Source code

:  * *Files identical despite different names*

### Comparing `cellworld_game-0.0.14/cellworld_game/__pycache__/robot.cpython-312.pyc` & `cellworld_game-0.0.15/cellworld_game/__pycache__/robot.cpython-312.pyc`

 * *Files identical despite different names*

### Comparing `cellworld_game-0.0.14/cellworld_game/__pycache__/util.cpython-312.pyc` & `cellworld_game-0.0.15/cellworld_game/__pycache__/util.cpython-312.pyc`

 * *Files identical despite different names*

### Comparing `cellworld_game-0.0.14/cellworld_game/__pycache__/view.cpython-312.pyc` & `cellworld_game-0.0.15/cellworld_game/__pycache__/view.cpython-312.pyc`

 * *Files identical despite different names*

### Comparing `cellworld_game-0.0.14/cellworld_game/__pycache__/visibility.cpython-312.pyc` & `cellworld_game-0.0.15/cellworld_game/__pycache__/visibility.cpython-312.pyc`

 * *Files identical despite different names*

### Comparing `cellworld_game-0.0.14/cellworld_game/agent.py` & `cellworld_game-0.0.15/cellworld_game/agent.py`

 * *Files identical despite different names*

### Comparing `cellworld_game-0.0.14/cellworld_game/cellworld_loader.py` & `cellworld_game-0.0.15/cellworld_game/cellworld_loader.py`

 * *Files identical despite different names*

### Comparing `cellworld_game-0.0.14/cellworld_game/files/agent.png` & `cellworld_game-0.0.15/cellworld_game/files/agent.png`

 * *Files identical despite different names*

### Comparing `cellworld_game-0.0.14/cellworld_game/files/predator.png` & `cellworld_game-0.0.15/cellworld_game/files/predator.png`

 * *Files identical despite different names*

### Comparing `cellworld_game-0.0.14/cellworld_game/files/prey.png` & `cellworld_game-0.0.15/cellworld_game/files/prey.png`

——————

▶ [PROBLEM TO WORK ON]:
All lines of the material that contain the word "cpython" should be listed.

▶ [ANSWER SPACE]:
### Comparing `cellworld_game-0.0.14/cellworld_game/__pycache__/robot.cpython-312.pyc` & `cellworld_game-0.0.15/cellworld_game/__pycache__/robot.cpython-312.pyc`
### Comparing `cellworld_game-0.0.14/cellworld_game/__pycache__/util.cpython-312.pyc` & `cellworld_game-0.0.15/cellworld_game/__pycache__/util.cpython-312.pyc`
### Comparing `cellworld_game-0.0.14/cellworld_game/__pycache__/view.cpython-312.pyc` & `cellworld_game-0.0.15/cellworld_game/__pycache__/view.cpython-312.pyc`
### Comparing `cellworld_game-0.0.14/cellworld_game/__pycache__/visibility.cpython-312.pyc` & `cellworld_game-0.0.15/cellworld_game/__pycache__/visibility.cpython-312.pyc`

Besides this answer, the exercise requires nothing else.